Study material |
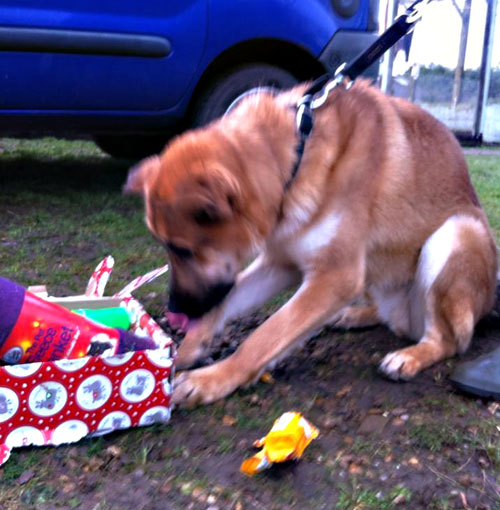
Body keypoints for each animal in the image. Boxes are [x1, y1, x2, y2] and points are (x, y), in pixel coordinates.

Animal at [125, 79, 496, 406]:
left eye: (182, 249)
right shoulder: (280, 264)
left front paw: (213, 379)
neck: (293, 159)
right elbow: (228, 301)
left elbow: (266, 334)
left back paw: (411, 356)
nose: (174, 310)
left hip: (457, 233)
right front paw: (191, 346)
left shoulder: (335, 276)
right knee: (389, 316)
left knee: (448, 341)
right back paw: (353, 315)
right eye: (166, 246)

Problem details |
Return the records above exactly as written. Do not include their images.

Finished exercise |
Body keypoints for each animal in the image. Boxes are [x1, y1, x2, y2] and points are (x, y), in pixel coordinates.

Animal at [125, 79, 496, 406]:
left eye: (182, 249)
right shoulder: (280, 264)
left front paw: (213, 379)
neck: (293, 159)
right elbow: (228, 301)
left elbow: (266, 334)
left back paw: (411, 356)
nose: (174, 310)
left hip: (457, 233)
right front paw: (191, 346)
left shoulder: (335, 276)
right knee: (389, 316)
left knee: (448, 341)
right back paw: (353, 315)
right eye: (166, 246)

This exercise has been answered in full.